# northeastrn haunters convention



## Lot27 (Apr 15, 2009)

Me. I went broke there last year. Came home with skeletons and stuff at killer prices.


----------



## ice111302 (Apr 15, 2008)

aint that the truth,lol,there are alot of good buys there..alot of venders,not to mention the classes you can take....looking forward to going this year as well..i think the best is that the wife and i met some of the nicest people last year...


----------



## bouncerbudz (May 4, 2009)

I will be there again this year, got alot of good finds last year hope to again this year and Im hoping to take a class this year.


----------



## kprimm (Apr 3, 2009)

Wish i had the money to go to it, but i am already commited to midwest haunters convention, thats where i go every year. Any links or info on this convention?


----------



## bouncerbudz (May 4, 2009)

I have photos that I took from the convention in my photo album


----------



## feedmelies (Oct 13, 2007)

Is there anything like this on the west coast?


----------



## creepy crawler (Jul 31, 2008)

PICK ME!!!!!! We are going can't wait to go and the haunted house tour!!!


----------



## Empty_W (Apr 28, 2009)

Me and me lady are hoping to go, I got to buy my tickets. It will be my first convention and I'm excited for it!


----------



## make them scream (Jul 2, 2009)

*when and where is it*

when and where is it


----------



## Finn (Aug 2, 2008)

National Haunters Convention Home Haunts Haunted Show Conventions


----------



## TheMonsterMaze (Feb 11, 2004)

*Who What When Where Why ????*

Annual National Halloween, Horror, Haunted House & Hearse Convention!!
Valley Forge Convention Center Pennsylvania
April 29th - May 2nd 2010
National Halloween Convention | Horror Antiques Authors Monster Collectors

VIDEOS OF LAST YEARS CONVENTION:
National Haunters Convention Home Haunts Haunted Show Conventions

ZOMBIE themed costume ball
Cadavers Cotillion | Haunted House Costume Ball | Halloween Masquerade | Haunts Party

Tour as a guest and then get a lights on behind the scenes tour of one of the largest haunted 
attractions on the east coast! HORRORFEST!
Haunt Tour | Haunted House Tours | Halloween Trips & Events

Over 100 vendor booths to purchase product NOT AVAILABLE IN STORES !! (For example, let's say you needed a prop of "A dead body of a 40 year old woman from the 18th century, in an appropriate gown of that time period, who was half eaten, with a giant 8 foot tall 
animatronic werewolf crouching over her, dripping blood from it's jaws while it's head swings from side to side, howling at the moon..."

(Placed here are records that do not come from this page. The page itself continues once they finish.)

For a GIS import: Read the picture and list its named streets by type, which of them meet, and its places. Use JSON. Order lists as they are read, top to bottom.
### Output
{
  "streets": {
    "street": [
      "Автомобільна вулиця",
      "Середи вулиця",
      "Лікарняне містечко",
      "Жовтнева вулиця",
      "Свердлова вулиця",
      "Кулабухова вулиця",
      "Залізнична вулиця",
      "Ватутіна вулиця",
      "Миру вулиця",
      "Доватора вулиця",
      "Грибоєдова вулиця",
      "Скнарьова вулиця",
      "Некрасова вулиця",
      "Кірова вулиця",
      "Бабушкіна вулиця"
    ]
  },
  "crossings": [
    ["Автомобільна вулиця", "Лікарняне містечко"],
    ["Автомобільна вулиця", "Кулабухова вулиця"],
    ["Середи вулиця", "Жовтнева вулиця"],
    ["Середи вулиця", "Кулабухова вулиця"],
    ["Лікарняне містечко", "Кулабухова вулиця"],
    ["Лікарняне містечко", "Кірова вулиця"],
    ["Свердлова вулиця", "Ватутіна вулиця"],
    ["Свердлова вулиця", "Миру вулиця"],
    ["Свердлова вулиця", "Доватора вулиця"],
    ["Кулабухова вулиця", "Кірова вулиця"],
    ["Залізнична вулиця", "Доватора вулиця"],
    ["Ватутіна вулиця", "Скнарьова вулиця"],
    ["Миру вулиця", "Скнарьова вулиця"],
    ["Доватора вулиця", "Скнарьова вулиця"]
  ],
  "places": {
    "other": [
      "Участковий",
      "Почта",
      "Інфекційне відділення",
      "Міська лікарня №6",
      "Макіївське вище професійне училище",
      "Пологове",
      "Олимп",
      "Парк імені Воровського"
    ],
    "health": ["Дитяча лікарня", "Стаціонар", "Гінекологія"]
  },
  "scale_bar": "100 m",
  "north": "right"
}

WE HAVE VENDORS WHO CAN (and do!) CUSTOM MAKE THAT PROP FOR YOU!
http://www.nationalhauntersconvention.com/nhcfloorlayout.pdf

A Make Up WAR !
Think you're the best makeup artist in the industry?
PROVE IT!
MakeUp War

ATTEND IN COSTUME!

PLENTY OF FUN EVENTS!
Haunters Lair | Events, Games, Contests, Photography, Art Work, Posters

Hope to see you there!


----------



## Grouf (Jan 23, 2010)

ice111302 said:


> how man of my fellow haunt enthusiast are going to the northeastern haunters convention in pa this year?????


I'll be there, but have to bounce back to VA Saturday morning for daughters confirmation.


----------



## LadyAlthea (Sep 11, 2008)

Grouf said:


> I'll be there, but have to bounce back to VA Saturday morning for daughters confirmation.

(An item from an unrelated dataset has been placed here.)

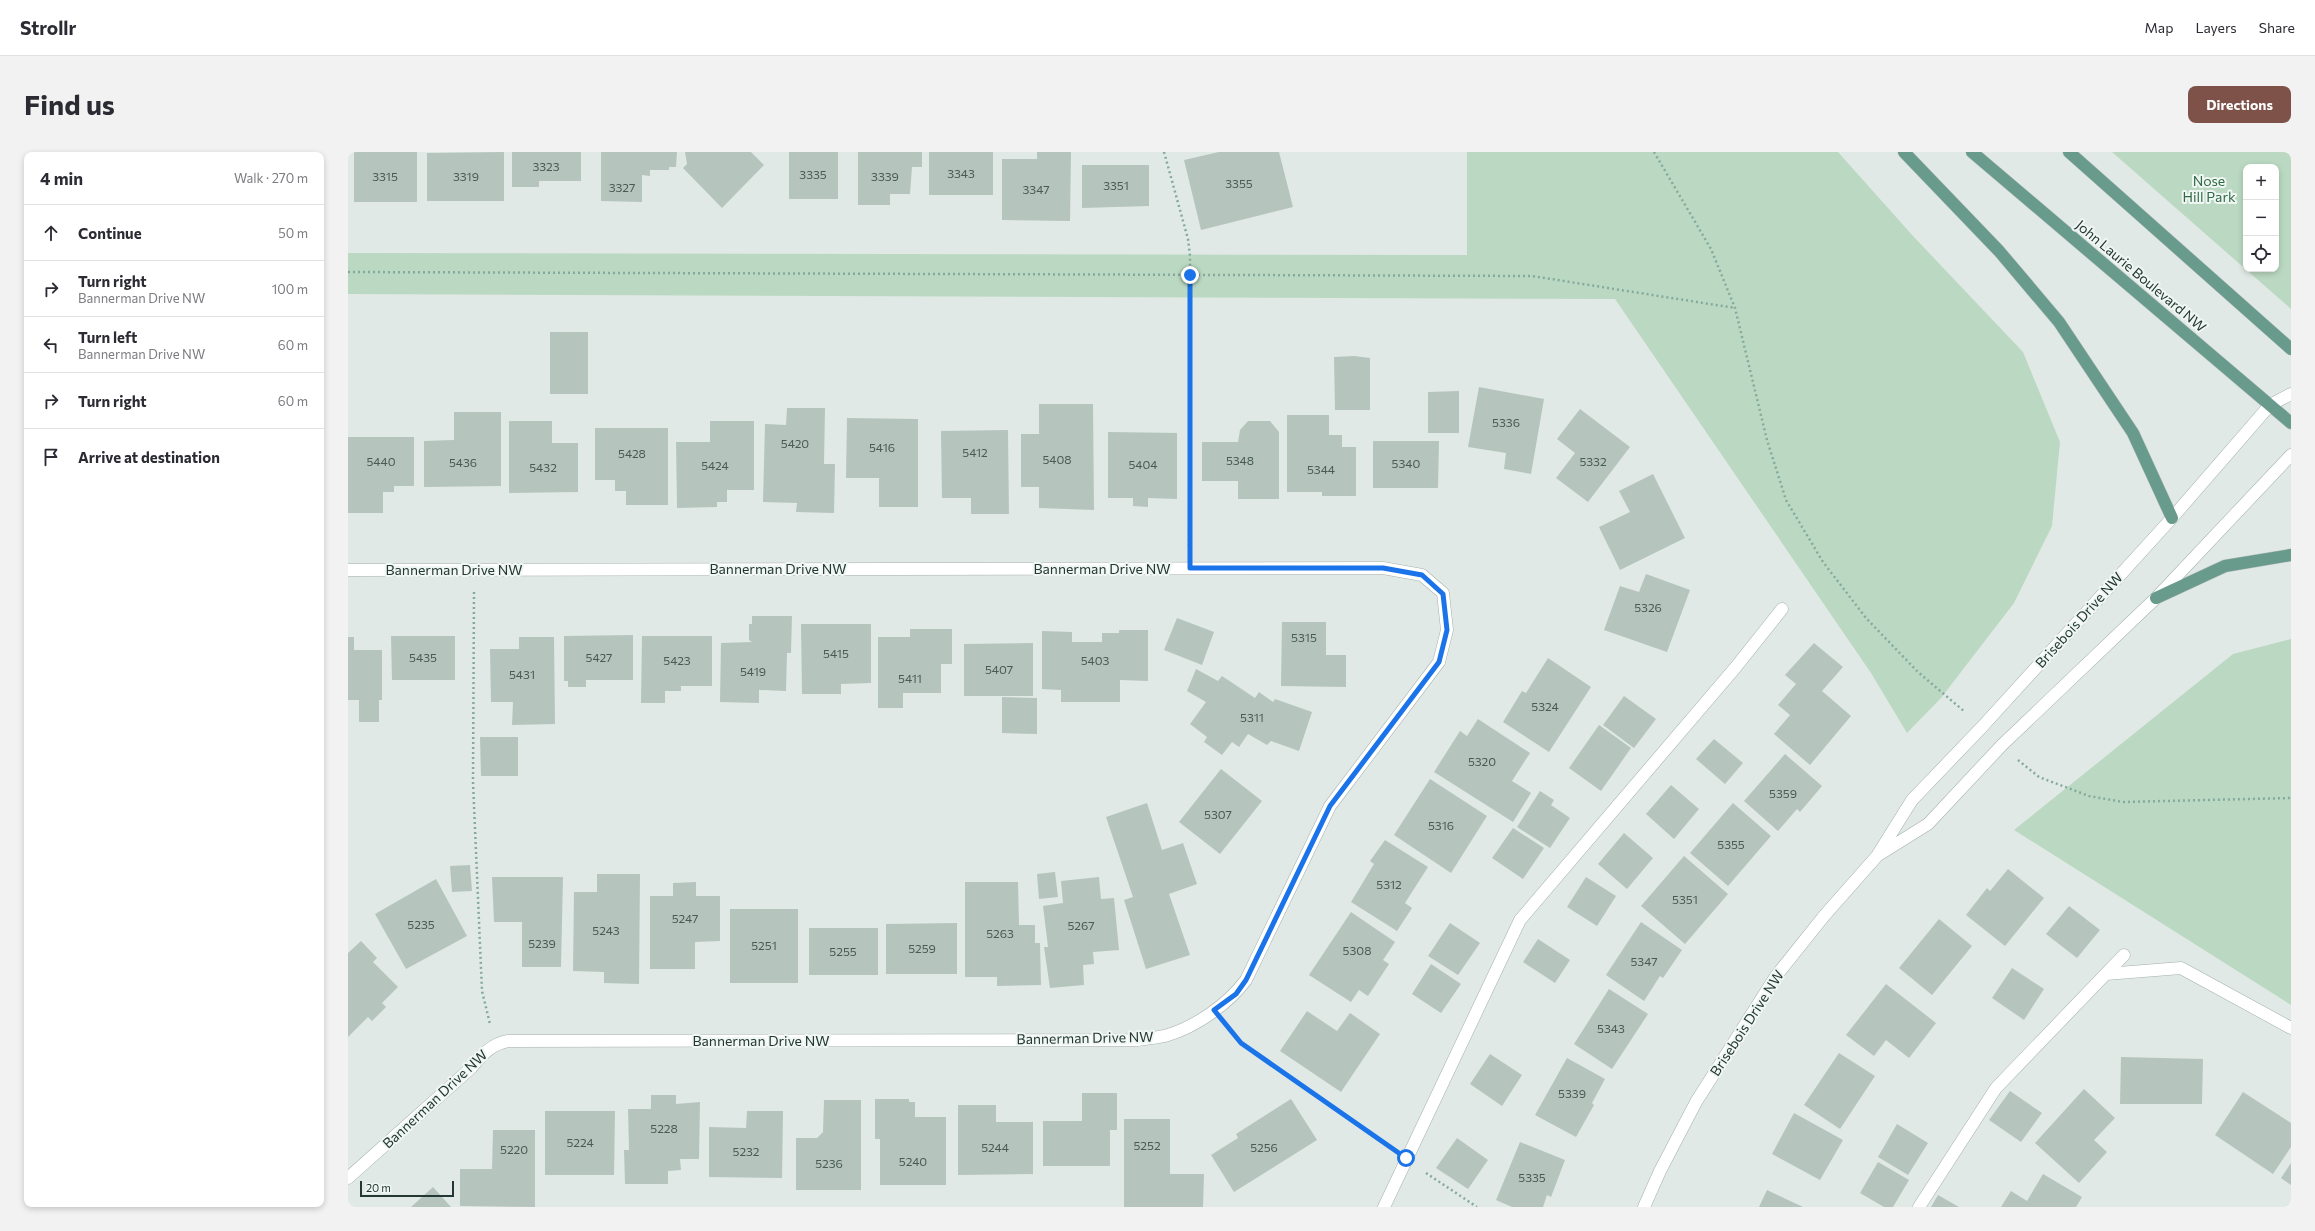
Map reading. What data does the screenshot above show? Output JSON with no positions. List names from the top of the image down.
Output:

haha this made me laugh for some terrible reason! 

I am going to be there for sure!!! Ill be hanging at the LOKI's WORKSHOP booths..and i am also going to be teaching a seminar on Trash to Terror. Thats our favorite topic around here LOL 

I am so excited already! PLEASE if you come by Loki's Workshop as for me! LadyAlthea or Darlene!! 

I cant wait for the Zombie ball most of all though. That is going to be so freaking fun!!

Have you guys seen larry Howdie on facebook? He is traveling the country taking pics as he goes. I think ill make a thread here about it. He is going to be at the convention too!


----------



## LadyAlthea (Sep 11, 2008)

w00t this is this weekend  anyoen going?


----------



## Finn (Aug 2, 2008)

LadyAlthea said:


> w00t this is this weekend  anyoen going?


Going to be going to the 'meet and greet' on Thursday night. Unfortunately, I can't make it to the actual show.


----------



## zombygurl (Jun 15, 2009)

*i'll be there*

this is my first year, I am so excited


----------



## Empty_W (Apr 28, 2009)

I was absolutely planning on being there, but a death in the family and car trouble that both cost much money it's just not possible this year, but I will hopefully be there next year! Morumen Cemetery is there in spirit!


----------



## LadyAlthea (Sep 11, 2008)

im sorry to hear that things made it so you couldnt go  I am here now and its amazing to be with so many people who love this stuff as much as i do! 

If you are there, stop by Lokis Workshop, thats the booth that i am at.


----------



## ice111302 (Apr 15, 2008)

Me too.....


----------



## LadyAlthea (Sep 11, 2008)

WOW what fantastic time!!!!! really..what an experience we had. Lokis Workshop, the booth i had with my friend, won an award for best presentation! WOOT!!

I met so many people and pumped this website out to them. many were members already. 

I have a ton of pics ill post later today. im sorting through them.


----------



## zombygurl (Jun 15, 2009)

*it was an awesome time*

it was great, I am so glad I went, I will post some videos up whenI get a chance


----------



## LadyAlthea (Sep 11, 2008)

it was wonderful! I had 23 people in my class and a huge thanks to those of you who let me showcase your props!!!! 

I felt so at home there! I never felt i had to hold back and not once did i get 'that look'. I met so many people and saw so many awesome things


----------



## ice111302 (Apr 15, 2008)

did anybody go to the set and scenery design class???and did they have any how to videos on the subject??? i believe it was to be done by the guys from bad boy designs....


----------